There are three vital questions to ask:

1. Where do I add value?

2. If you were to pick two or three areas that you think I should focus on that would allow me to deliver better value or performance, what would those areas be?

3. Is there anything else I should know when I’m considering my own performance?

Following this, informal, one-on-one conversations can expand upon the information offered in the formal review. “I encourage people to … a) ask for [conversations with] people that you agree with, b) ask for [conversations with] people that absolutely don’t agree with you, and then [c)] find the right mix in the middle,” Weinhold says. “Your job is to extrapolate from the absolute value of that data.”

Assessing the feedback

Before considering the feedback, it’s valuable to undergo a self-assessment and identify growth areas. Then, with feedback in hand, leaders can assess whether that information is congruent or incongruent with their self-identified growth paths. Next, the leader should consider whether the feedback is going to help their job or role, the company at large and the other people involved to prioritize what they will implement.

Finally, they should set tangible goals. For example, if someone receives feedback that they need to be more “likeable,” that’s vague. So, they could consider setting office hours, engaging in more social time with colleagues and/or attending more work functions to respond to this feedback. It’s important to vocally identify these goals to colleagues and employees. In this example, that could mean saying, “I’m working on my relationships with other people, so you’re going to see me being involved in a different way. Let me know if that feels good or if it feels intrusive or fake.”
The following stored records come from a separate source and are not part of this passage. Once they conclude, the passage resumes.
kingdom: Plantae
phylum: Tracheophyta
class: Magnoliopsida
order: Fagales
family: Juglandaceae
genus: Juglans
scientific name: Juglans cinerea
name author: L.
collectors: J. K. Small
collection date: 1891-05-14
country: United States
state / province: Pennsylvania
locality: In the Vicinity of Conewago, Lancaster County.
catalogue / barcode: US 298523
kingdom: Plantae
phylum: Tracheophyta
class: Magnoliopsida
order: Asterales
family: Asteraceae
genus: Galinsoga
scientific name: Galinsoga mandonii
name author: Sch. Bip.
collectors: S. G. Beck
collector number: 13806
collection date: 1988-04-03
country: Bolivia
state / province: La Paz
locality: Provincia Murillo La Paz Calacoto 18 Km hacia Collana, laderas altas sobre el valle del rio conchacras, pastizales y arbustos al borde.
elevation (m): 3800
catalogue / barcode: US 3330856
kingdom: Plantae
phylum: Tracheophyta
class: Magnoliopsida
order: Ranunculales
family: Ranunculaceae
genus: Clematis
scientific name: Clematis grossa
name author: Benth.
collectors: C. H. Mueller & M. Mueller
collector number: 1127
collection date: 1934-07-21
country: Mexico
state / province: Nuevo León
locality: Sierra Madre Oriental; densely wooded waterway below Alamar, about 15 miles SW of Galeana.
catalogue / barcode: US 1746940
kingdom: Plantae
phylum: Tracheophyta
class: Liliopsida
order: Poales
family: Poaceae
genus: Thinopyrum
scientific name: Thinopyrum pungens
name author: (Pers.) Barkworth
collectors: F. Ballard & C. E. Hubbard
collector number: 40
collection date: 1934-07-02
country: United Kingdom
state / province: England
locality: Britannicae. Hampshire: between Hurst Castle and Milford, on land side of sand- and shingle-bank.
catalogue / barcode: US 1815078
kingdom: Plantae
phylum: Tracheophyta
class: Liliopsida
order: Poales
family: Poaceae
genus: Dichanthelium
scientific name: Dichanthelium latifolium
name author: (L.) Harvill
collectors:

Weinhold says that, if you implement feedback the right way, you can leverage relationships, business, performance, practice and growth faster than you ever could without it.

If the feedback is wholly negative, then the questions get tougher. Weinhold invites the leader to consider whether they can implement the requested changes or if the problem is an issue of fit with the company or the role.

Following up

Once a leader commits to accepting and implementing feedback, Weinhold recommends following up—much more frequently than an annual 360-review. Instead, he suggests touching base quarterly with a handful of people who gave the initial feedback. If the leader isn’t going through a coach, he suggests they approach selected individuals and share what they are working on before requesting a follow-up conversation to discuss results. Because this presents an additional encumbrance for the person providing feedback, it may help to sweeten the deal by offering to buy coffee or lunch.

Weinhold recognizes that most reviews don’t produce results because people stop at the anger and the frustration and the judgment. “I would say feedback is incredibly valuable, but it can be weaponized. Or it can be utilized as a vehicle for growth, and that’s the piece that most people miss,” he says.

After all, as Hastings writes in his book, “It’s when employees begin providing truthful feedback to their leaders that the big benefits of candor really take off.”